Dwóch recydywistów zostało oskarżonych w sprawie morderstwa 24-letniego Zeta Rodrigueza w maju na północnym zachodzie Chicago. Młody ojciec był w drodze do pracy, gdy został zastrzelony podczas napadu rabunkowego.
32-letni Divonte Calhoun i 41-letni Justin Redmond zostali oskarżeni o morderstwo 24-letniego Zeta Rodrigueza podczas napadu rabunkowego, do którego doszło rano 10 maja w okolicy 3900 North Pittsburgh na północnym zachodzie Chicago.

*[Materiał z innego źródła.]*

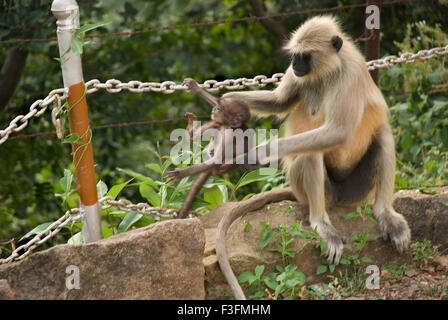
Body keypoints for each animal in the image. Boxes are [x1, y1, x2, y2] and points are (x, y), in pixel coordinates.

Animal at [167, 78, 254, 219]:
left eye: (221, 108)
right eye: (218, 105)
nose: (215, 108)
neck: (228, 125)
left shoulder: (229, 135)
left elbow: (218, 158)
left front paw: (182, 173)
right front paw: (196, 88)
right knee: (214, 125)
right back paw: (191, 133)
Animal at [216, 15, 410, 300]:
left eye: (304, 56)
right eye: (295, 57)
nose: (295, 65)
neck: (329, 70)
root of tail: (341, 198)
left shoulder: (351, 72)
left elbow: (338, 132)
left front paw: (260, 151)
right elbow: (279, 102)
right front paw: (225, 103)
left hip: (358, 190)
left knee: (381, 133)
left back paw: (384, 213)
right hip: (317, 190)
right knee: (313, 153)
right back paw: (322, 224)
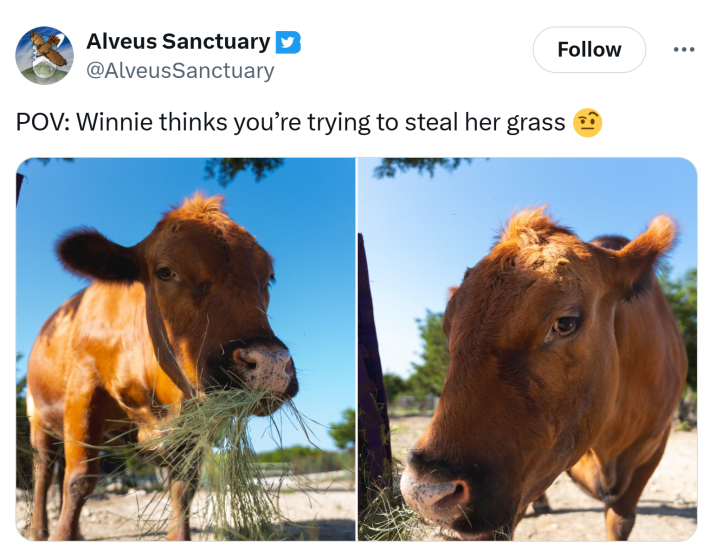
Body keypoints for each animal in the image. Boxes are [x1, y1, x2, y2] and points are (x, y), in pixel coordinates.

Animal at [26, 193, 298, 541]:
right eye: (165, 272)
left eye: (269, 277)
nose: (270, 364)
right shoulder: (84, 389)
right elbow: (80, 480)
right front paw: (60, 536)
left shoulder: (193, 424)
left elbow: (184, 487)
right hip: (39, 417)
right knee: (46, 471)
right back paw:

Zet Rodriguez szedł na przystanek autobusowy, kiedy uzbrojony Calhoun podszedł do niego i zażądał pieniędzy. Następnie postrzelił 24-latka i uciekł. Jak ustalono w toku śledztwa, Calhoun wsiadł potem do samochodu prowadzonego przez Redmonda.
Postrzelony 24-latek w stanie krytycznym został przewieziony do szpitala Loyola, gdzie później zmarł.
Calhoun został aresztowany w dniu morderstwa, ale zwolniony z braku niepodważalnych dowodów przeciwko niemu.
We wtorek, 4 czerwca, policja chicagowska ogłosiła, że został ponownie zatrzymany razem ze wspólnikiem. Aresztowano ich w Gurnee na północnych przedmieściach.
Zarówno Calhoun jak i Redmond to recydywiści, którzy byli na zwolnieniu warunkowym w momencie popełnienia morderstwa.
Zeta Rodriguez pracował dla miasta jako doradca ds. kryzysowych i studiował. Był oddanym ojcem 6-miesięcznej córki. Partnerka Rodrigueza powiedziała, że planował oświadczyć się jej w Dniu Matki.